Seattle mass shooter benefited from lax gun law
Ian L. Stawicki, who shot five people to death Wednesday in Seattle before putting a bullet in his own head, had a long history of violence and mental problems, though not the kind that show up on official records. He was charged with misdemeanor assault in 2008 and 2010, but charges in both cases were dismissed after first his girlfriend, whose nose he allegedly bloodied, and then his brother declined to testify against him. Other charges reported by Seattle police, such as malicious mischief, were also apparently dropped before getting to court. His family says he was mentally ill. Is this the kind of guy who’d make a good candidate for a concealed weapons permit?
Police in Washington gave him one, based on that state’s “shall issue” law, which says that officials must award concealed weapons permits to anyone who meets the standards, even if police think the applicant is dangerous. The state’s bar is so low that even a character like Stawicki could slither under it. He had never been involuntarily committed to a mental institution, was over 21, a U.S. citizen, had no felony convictions and met the handful of other qualifications needed for a permit. So it was perfectly legal for him to walk into Cafe Racer on Wednesday morning with two pistols hidden under his clothing, sit down and wait for the cafe staff, who had thrown him out previously for disruptive behavior, to confront him. He didn’t break the law until he pulled out a pistol and started shooting.

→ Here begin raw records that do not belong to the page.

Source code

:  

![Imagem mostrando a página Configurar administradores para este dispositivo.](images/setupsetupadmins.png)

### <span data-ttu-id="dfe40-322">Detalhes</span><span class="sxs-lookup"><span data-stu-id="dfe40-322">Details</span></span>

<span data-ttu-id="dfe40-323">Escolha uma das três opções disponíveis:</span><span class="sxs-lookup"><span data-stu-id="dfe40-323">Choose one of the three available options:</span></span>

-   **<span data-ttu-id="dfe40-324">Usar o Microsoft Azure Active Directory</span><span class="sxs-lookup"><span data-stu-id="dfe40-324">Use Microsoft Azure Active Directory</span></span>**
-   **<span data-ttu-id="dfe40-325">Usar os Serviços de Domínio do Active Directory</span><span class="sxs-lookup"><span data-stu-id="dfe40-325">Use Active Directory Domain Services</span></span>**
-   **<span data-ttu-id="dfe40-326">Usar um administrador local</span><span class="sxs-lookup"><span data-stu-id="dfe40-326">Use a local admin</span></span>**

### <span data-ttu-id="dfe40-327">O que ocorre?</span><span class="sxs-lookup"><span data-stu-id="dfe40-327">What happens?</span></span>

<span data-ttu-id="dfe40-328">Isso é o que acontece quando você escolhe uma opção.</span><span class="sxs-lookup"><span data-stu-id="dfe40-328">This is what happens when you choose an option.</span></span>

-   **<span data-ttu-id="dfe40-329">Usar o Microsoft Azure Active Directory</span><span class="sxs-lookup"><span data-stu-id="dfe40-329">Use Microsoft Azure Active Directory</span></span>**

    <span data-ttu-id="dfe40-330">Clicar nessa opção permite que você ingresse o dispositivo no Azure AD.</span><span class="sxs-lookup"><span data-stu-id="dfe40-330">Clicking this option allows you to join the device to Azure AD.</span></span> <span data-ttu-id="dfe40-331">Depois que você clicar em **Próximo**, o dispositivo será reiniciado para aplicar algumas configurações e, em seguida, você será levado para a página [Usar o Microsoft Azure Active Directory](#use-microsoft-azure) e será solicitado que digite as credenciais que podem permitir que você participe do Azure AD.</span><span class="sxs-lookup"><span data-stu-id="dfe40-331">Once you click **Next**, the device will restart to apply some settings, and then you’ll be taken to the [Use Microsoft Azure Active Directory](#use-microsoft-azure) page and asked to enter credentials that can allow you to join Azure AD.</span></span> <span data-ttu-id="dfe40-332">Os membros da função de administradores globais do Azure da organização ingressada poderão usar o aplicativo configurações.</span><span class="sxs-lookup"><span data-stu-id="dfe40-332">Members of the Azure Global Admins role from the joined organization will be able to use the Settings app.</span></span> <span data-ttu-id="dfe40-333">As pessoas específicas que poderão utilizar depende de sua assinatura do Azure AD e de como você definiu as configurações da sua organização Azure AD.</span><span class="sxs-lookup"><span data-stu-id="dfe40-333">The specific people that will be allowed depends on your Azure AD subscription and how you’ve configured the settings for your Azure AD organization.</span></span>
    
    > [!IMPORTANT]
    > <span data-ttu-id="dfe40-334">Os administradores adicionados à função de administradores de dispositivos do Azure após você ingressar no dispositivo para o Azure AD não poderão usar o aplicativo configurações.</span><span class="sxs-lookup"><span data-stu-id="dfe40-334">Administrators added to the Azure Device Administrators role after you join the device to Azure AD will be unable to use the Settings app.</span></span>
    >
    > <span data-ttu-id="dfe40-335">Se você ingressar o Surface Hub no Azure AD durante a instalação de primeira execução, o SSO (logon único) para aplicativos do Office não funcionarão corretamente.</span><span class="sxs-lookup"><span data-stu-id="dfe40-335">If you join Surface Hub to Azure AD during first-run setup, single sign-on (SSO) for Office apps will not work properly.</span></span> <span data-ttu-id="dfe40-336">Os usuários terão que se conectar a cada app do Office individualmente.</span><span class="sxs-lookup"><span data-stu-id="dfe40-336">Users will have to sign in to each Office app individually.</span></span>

This might have happened anywhere, even in California. But it’s notable that in California, he probably wouldn’t have been legally allowed to walk around armed in public. Unlike Washington, this state has a more restrictive “may issue” standard when it comes to concealed weapons permits. Background checks are more extensive and might involve interviewing an applicant’s family, which would have turned up the information that they thought Stawicki was missing several marbles. Some California jurisdictions even require psychological testing for permit applicants. Moreover, Stawicki would have had to demonstrate good cause to carry a concealed weapon -- typically, applicants in California have to show they’re under some kind of physical threat, perhaps by someone they’ve taken out a restraining order against. Being a security guard is also typically considered good cause. Stawicki didn’t meet those standards.
Washington’s permissive gun laws are its own business. But there’s a chance they might become ours too because of a push by the National Rifle Assn. to demolish states’ rights to set their own gun standards. Last November, the House of Representatives approved a bill that would force California to honor concealed weapons permits issued in more permissive states such as Washington. Two related bills are awaiting a vote in the Senate, where a similar measure failed by just two votes in 2009.
Gun enthusiasts will point out, rightly, that somebody like Stawicki, who set out to commit mass murder, probably wouldn’t worry much about breaking a concealed weapons law. Even without his permit, he still would have walked into that cafe packing heat. Others will argue, wrongly, that if somebody in the cafe had been armed, he or she could have shot Stawicki (adding to the lead content flying through a cafe isn’t a good way to reduce the casualty count). In the end, “shall issue” laws simply make things easier for killers by putting deadly force at their fingertips, and they encourage gun violence by allowing unstable people to respond to emotional crises by opening fire. People who need concealed weapons permits should still be able to get them, but Stawicki didn’t need one -- and California doesn’t need to be saddled with the irresponsible permitting practices of nearby states such as Washington and Arizona.